### [TASK DESCRIPTION]
Where the listing below reaches the line containing "Obviamente el ejercicio", start writing out lines exactly, and stop once the line containing "más prietos y tonificados." has been written.

### [RECORDS FOR THE TASK]
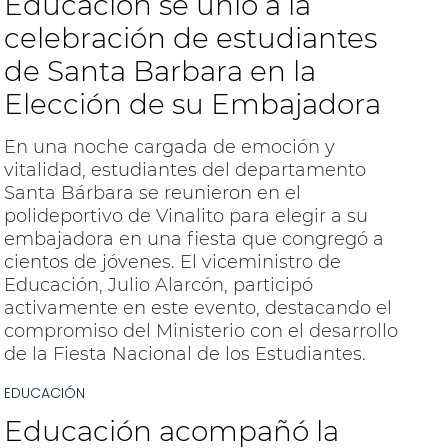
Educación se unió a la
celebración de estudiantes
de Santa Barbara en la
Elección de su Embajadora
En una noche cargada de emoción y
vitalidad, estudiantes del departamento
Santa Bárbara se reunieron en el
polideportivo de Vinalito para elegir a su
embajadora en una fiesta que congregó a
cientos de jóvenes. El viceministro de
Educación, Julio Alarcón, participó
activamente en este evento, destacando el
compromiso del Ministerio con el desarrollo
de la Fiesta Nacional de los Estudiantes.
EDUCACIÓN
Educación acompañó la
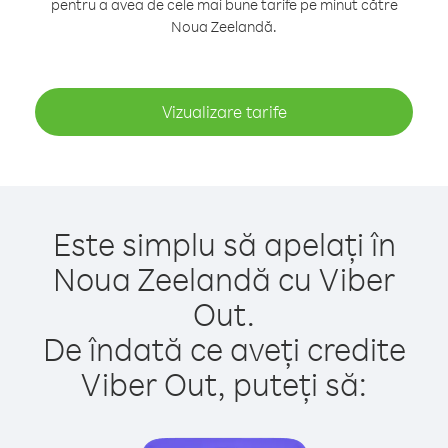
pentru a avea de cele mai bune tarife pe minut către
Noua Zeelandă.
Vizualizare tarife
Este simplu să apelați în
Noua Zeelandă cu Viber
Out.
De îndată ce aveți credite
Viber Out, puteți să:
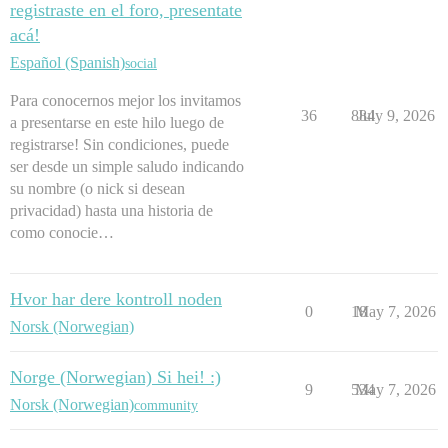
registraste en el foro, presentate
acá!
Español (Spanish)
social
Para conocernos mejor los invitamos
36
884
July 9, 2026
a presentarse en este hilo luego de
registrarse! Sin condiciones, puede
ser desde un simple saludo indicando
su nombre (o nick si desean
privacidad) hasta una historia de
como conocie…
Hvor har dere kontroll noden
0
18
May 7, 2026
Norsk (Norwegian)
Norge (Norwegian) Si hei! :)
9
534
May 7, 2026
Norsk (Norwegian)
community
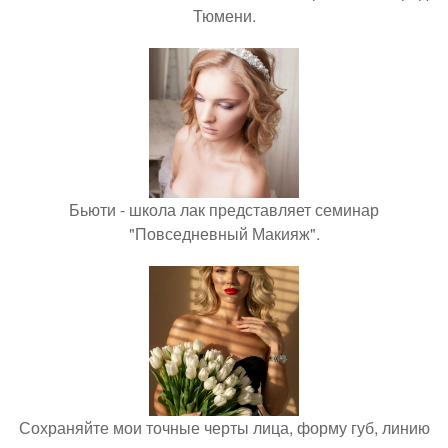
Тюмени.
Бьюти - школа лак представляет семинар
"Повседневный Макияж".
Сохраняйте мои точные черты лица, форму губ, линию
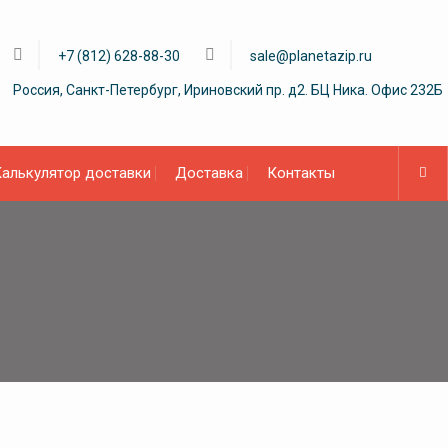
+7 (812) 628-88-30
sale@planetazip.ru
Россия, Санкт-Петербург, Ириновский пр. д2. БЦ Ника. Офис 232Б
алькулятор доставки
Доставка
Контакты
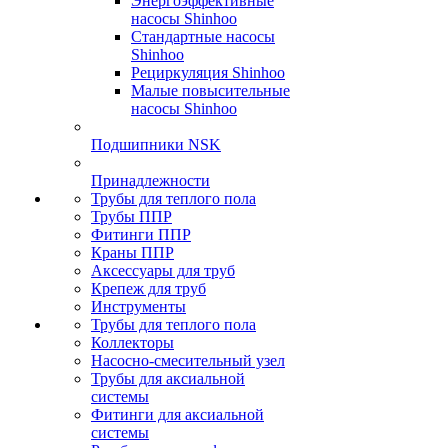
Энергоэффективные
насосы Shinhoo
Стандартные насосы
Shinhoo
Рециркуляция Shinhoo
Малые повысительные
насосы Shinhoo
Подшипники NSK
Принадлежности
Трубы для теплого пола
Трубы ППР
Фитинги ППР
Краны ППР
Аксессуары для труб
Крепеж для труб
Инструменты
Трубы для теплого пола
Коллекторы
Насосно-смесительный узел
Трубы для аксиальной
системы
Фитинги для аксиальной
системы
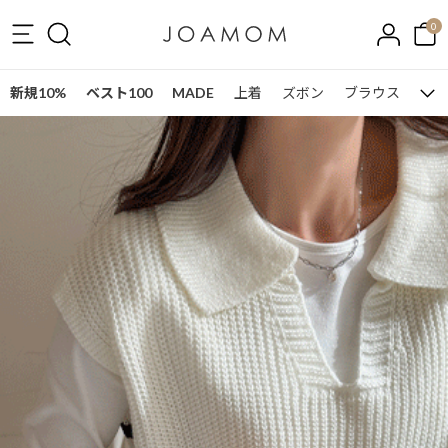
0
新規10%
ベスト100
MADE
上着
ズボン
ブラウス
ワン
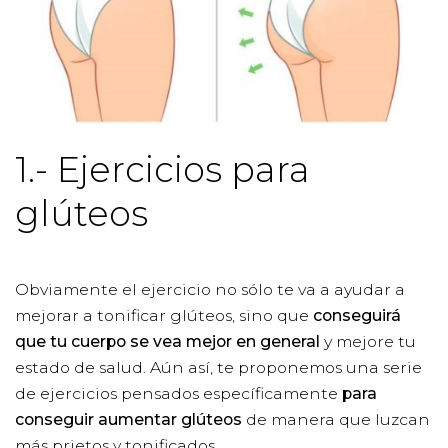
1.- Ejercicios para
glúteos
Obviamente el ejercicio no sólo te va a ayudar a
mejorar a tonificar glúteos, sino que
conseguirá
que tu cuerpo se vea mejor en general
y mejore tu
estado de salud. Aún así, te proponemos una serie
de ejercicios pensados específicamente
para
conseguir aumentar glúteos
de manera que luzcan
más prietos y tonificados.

---

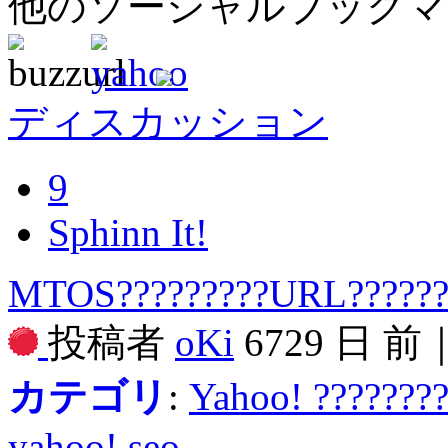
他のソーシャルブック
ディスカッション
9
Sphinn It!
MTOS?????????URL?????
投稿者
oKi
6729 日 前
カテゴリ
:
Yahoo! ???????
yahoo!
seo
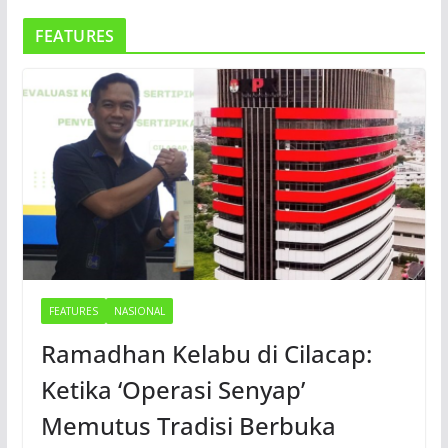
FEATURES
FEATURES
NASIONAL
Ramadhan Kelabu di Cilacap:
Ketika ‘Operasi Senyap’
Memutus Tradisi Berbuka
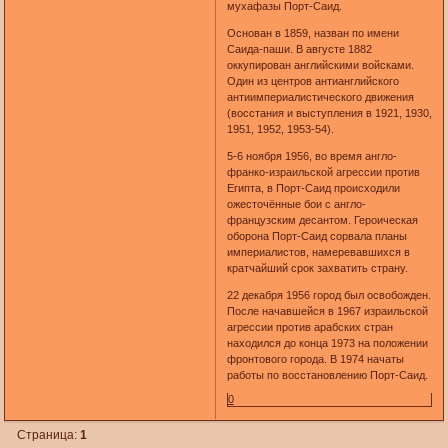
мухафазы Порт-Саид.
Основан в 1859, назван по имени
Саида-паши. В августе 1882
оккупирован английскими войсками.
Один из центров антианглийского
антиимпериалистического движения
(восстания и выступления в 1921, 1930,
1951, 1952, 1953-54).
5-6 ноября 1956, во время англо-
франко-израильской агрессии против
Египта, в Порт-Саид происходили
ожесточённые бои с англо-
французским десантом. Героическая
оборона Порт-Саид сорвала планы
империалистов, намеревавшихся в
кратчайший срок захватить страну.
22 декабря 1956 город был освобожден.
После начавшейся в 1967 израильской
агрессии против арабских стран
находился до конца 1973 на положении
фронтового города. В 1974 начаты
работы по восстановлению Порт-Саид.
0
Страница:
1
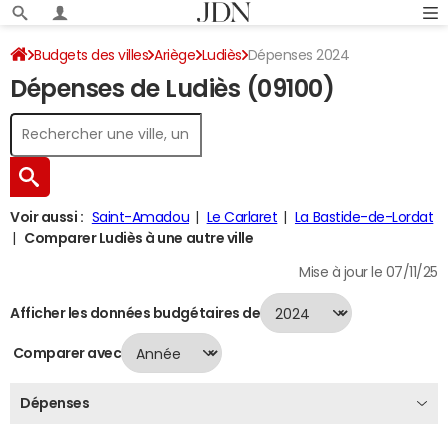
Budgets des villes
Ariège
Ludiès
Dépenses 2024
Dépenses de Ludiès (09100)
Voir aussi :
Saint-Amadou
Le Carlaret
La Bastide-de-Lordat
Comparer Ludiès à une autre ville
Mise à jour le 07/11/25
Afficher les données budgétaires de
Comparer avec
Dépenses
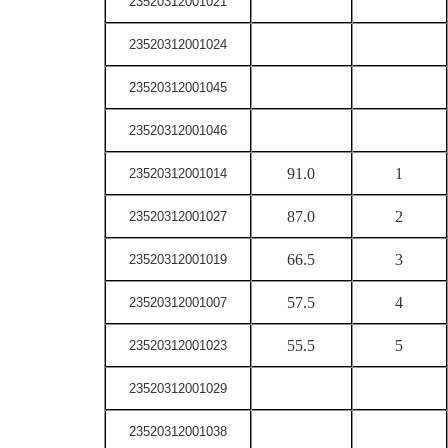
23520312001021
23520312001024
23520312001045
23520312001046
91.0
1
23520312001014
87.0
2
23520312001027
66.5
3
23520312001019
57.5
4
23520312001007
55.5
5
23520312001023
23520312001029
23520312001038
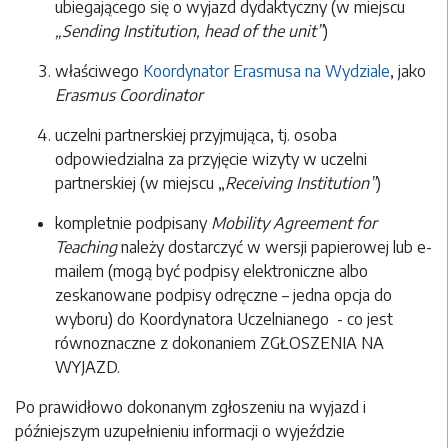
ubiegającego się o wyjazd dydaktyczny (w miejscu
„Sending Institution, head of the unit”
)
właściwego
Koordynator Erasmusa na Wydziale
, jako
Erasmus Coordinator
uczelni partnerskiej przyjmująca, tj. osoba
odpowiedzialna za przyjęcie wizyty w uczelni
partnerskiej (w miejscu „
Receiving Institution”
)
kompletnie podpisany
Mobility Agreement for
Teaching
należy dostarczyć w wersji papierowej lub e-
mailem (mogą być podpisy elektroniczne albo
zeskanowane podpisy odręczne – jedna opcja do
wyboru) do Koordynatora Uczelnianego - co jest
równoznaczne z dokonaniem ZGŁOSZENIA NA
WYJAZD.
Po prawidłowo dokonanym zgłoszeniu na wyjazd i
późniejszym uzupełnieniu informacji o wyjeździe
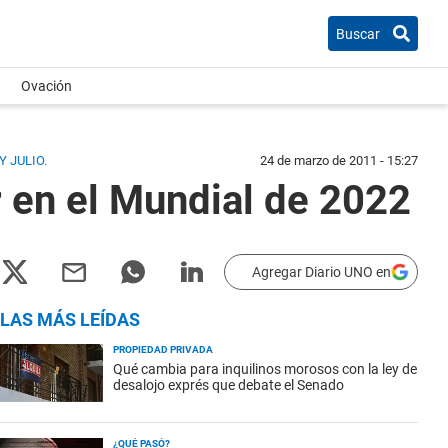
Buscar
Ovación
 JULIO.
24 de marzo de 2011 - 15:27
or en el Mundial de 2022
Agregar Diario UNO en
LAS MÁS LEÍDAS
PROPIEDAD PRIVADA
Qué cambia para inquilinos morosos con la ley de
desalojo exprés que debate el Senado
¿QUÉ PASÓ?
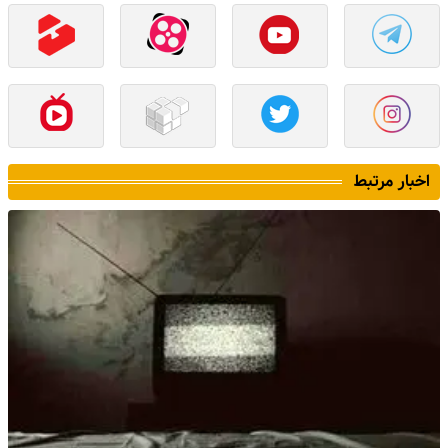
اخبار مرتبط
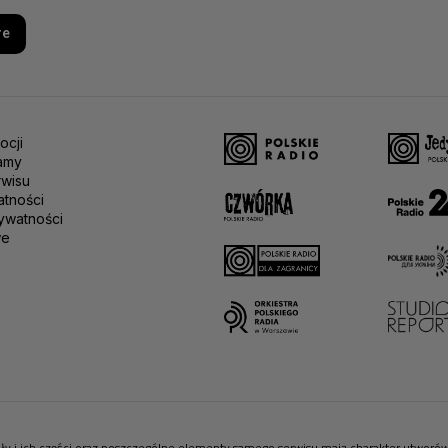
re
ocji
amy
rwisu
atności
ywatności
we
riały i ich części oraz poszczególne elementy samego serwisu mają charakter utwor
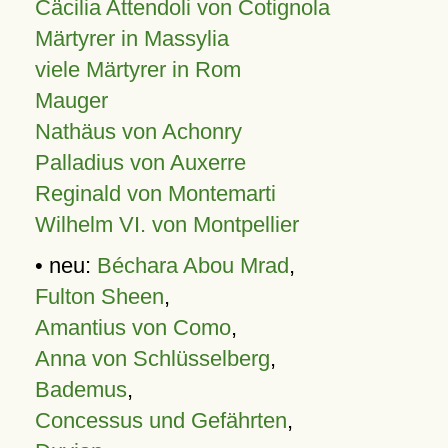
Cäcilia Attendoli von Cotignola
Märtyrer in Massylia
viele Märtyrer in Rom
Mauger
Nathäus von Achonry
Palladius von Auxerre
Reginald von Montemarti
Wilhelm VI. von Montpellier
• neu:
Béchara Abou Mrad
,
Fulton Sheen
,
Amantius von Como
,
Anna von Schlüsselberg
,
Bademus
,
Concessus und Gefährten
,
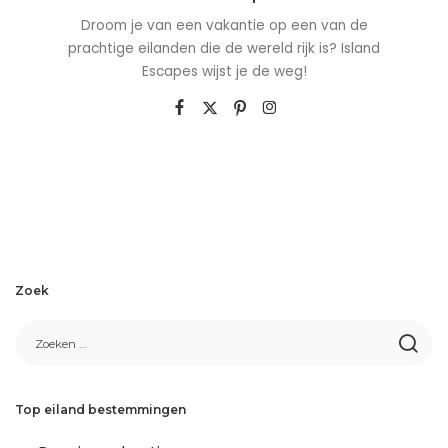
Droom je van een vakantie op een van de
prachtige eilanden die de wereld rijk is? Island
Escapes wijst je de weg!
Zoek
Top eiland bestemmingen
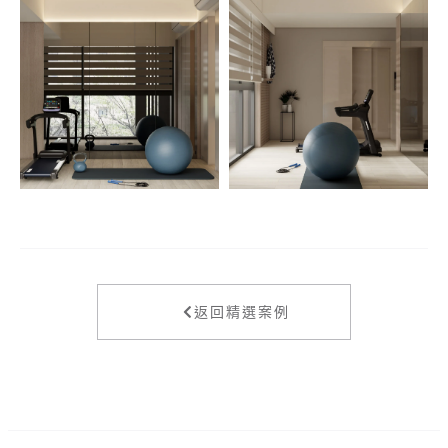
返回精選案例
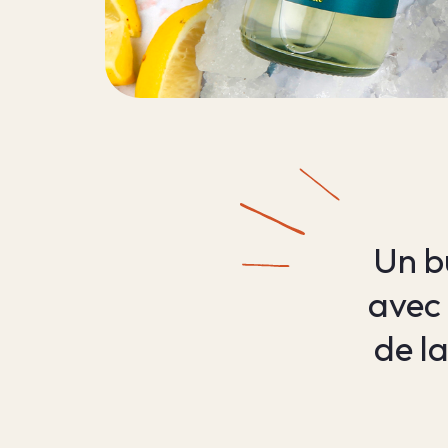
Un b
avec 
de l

---

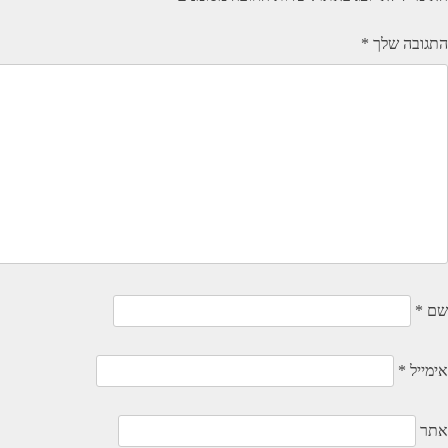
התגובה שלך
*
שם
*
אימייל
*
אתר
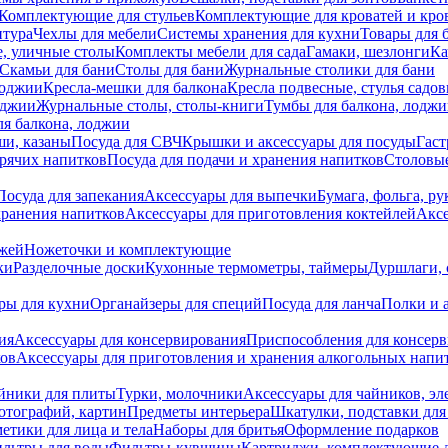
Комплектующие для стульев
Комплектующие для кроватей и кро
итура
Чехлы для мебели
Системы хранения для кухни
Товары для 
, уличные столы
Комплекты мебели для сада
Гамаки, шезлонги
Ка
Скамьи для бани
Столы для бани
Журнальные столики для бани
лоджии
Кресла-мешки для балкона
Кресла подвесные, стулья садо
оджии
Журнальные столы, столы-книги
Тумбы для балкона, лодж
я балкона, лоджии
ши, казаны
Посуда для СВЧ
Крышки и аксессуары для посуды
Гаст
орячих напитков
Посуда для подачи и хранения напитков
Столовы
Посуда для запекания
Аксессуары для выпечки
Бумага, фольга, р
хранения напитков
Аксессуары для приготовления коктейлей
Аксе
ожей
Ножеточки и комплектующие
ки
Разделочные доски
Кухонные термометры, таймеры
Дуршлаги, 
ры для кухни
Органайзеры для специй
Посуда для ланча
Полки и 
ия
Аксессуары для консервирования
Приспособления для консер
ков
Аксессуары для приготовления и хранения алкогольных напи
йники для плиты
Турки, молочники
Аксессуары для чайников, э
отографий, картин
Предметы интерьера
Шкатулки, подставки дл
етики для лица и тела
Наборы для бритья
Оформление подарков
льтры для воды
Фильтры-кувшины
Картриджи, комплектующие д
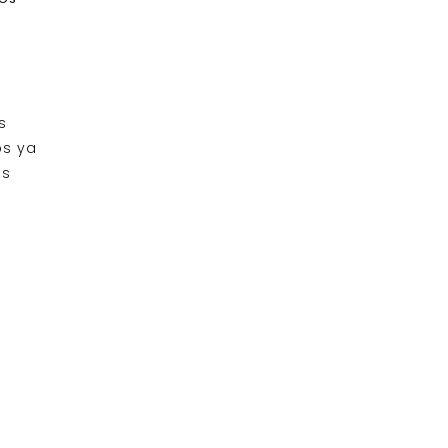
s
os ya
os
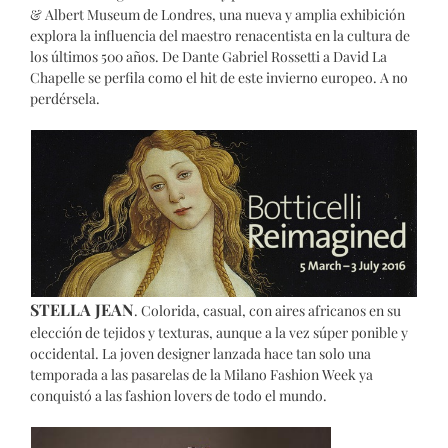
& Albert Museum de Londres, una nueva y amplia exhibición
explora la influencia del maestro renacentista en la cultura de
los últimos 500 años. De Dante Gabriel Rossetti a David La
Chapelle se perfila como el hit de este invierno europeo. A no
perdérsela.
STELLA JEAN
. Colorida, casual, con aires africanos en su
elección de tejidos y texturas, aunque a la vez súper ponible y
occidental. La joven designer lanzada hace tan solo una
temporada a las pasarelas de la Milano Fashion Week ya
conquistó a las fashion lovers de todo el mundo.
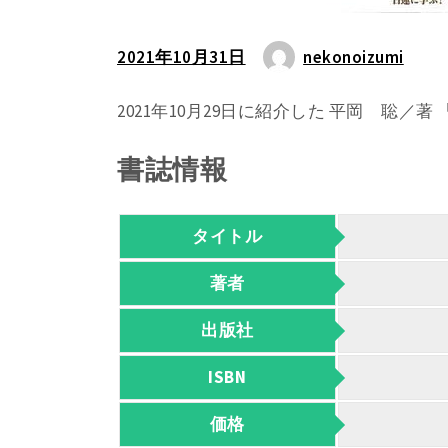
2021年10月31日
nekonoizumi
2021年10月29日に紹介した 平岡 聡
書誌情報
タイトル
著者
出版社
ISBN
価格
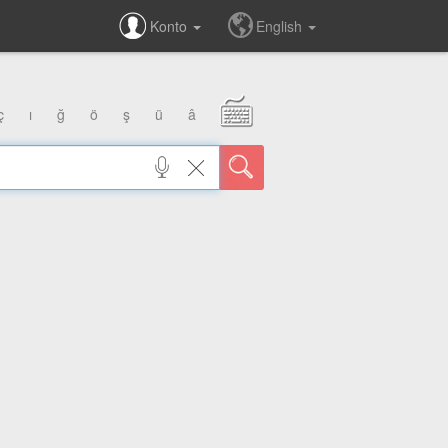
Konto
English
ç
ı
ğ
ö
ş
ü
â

### [YOUR SOLUTION]
Obviamente el ejercicio no sólo te va a ayudar a
mejorar a tonificar glúteos, sino que
conseguirá
que tu cuerpo se vea mejor en general
y mejore tu
estado de salud. Aún así, te proponemos una serie
de ejercicios pensados específicamente
para
conseguir aumentar glúteos
de manera que luzcan
más prietos y tonificados.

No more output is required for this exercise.